Mientras continúa la función, el actor, dando la espalda a su público y señalando al decorado de tela, grita de viva voz:

«No, no son los bárbaros, estimados padres de la patria, los que pisotearon la libertad de nuestros pueblos, la igualdad entre hermanos, la justicia de nuestras leyes. No, no son ellos los que ahora sitian las murallas de esta ciudad con intención de arrasar nuestras escuelas, academias y teatros, nuestros monumentos y templos, nuestros hospitales, tribunales y edificios públicos.
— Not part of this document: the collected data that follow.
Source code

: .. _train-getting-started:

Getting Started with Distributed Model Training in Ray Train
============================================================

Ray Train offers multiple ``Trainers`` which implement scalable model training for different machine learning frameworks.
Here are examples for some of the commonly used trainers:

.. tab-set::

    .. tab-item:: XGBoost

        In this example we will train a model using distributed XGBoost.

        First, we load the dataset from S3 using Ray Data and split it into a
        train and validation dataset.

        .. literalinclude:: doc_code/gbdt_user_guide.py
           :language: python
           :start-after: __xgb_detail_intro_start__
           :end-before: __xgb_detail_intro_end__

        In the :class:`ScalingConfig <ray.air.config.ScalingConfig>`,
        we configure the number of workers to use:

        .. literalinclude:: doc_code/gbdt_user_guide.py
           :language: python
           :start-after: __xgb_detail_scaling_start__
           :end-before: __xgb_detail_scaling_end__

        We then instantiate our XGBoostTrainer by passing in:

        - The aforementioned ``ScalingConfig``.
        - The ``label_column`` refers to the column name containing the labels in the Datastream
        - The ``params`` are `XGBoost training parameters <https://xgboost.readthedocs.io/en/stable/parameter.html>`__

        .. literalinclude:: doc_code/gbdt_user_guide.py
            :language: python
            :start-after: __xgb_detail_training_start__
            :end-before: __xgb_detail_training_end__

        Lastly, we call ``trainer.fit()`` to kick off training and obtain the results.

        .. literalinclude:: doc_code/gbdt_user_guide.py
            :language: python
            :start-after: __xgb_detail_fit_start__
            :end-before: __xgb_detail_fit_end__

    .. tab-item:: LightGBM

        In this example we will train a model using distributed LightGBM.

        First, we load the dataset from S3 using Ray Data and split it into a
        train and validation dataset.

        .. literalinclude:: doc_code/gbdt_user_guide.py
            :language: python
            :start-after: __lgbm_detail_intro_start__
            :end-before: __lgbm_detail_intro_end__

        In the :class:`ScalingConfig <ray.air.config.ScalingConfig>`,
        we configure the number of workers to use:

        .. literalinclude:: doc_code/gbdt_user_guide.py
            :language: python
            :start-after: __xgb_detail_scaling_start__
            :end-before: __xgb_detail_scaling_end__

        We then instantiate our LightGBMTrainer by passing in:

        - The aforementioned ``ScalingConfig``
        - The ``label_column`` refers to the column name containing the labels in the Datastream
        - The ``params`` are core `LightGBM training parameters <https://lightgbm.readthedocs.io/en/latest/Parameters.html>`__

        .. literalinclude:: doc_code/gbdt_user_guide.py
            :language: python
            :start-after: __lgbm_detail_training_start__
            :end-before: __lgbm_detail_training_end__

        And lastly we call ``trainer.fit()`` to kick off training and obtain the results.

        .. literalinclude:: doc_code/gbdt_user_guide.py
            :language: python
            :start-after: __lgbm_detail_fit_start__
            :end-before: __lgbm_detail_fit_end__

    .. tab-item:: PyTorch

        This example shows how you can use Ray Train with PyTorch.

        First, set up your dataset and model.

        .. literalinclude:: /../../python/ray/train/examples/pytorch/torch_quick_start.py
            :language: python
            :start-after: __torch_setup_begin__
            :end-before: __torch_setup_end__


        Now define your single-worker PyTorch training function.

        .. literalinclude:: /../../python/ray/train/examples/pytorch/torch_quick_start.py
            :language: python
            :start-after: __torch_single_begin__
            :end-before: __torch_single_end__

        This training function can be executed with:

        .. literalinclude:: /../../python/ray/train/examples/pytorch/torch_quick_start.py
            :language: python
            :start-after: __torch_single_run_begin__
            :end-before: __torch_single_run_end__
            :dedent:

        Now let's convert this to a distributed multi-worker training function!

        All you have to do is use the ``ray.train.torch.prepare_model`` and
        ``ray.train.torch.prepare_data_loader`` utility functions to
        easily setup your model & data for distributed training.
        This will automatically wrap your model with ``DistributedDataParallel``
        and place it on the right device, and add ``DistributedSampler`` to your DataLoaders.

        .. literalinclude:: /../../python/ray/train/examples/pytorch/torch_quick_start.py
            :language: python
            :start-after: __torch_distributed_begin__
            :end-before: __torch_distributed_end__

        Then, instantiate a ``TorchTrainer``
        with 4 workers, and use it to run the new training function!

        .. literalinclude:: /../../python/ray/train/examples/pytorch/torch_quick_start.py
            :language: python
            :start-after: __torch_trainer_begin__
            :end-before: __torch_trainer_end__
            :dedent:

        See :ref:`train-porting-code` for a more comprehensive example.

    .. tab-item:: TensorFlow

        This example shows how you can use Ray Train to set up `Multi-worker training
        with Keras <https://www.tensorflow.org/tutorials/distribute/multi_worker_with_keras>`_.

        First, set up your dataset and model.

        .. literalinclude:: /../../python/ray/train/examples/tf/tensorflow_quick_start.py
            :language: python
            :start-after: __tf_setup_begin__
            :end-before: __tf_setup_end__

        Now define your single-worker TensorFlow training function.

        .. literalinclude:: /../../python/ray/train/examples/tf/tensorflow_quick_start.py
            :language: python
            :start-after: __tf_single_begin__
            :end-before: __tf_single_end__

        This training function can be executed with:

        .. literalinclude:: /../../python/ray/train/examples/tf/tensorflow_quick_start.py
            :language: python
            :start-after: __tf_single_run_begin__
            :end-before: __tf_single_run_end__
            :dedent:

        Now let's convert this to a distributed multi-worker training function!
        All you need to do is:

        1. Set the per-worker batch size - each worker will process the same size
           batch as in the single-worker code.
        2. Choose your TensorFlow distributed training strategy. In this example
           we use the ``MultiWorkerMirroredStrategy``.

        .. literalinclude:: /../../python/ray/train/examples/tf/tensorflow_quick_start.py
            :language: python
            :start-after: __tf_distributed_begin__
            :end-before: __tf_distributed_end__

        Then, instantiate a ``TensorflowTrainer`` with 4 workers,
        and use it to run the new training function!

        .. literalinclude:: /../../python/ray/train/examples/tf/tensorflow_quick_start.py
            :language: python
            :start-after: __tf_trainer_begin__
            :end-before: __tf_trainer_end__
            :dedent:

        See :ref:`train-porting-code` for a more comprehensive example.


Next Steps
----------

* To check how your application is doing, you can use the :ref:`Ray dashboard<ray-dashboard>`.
No, no serán ellos los que acabarán con nuestra utopía y nuestro sueño.

»Tampoco fueron nuestras legiones que lucharon como bravos hasta la total aniquilación, ni nuestros gremios, tampoco los maestros y filósofos, ni los poetas, ni los arquitectos que diseñaron una ciudad para la eternidad con tanta devoción y belleza. No, no será ninguno de ellos.

»Seréis vosotros padres de la patria, vosotros los que marchitaréis la flor más bella, despertándonos del abrazo de Morfeo. Vosotros los más elocuentes y preparados, los más dignos, íntegros y honestos, sabios entre los sabios. En vosotros depositó el pueblo libre su confianza y ahora huis con el oro robado, abandonándolo a su suerte. Cobardes, corruptos, traidores».

El Veneciano detiene de golpe su disertación, llevando al clímax de la exaltación de miles de almas hambrientas de más que, en incontrolado impulso, rompen en gritos de desbocada rabia de insultos a aquellos a quienes el actor alude. Y en un inesperado pero calculado giro, el único actor que permanece sobre el elevado pulpitum se da la vuelta y estirando su brazo muestra desafiante la marca de su brazo, la misma que tenía el refundador de Roma, y comienza a señalar lentamente a las autoridades que ocupan los asientos de la orchestra, los más distinguidos hombres de la Nueva Roma que conforman la actual Curia: senadores, generales y almirantes, sacerdotes y obispos, pretores, procónsules y cónsules llegados de muchas provincias a lo largo del Imperio.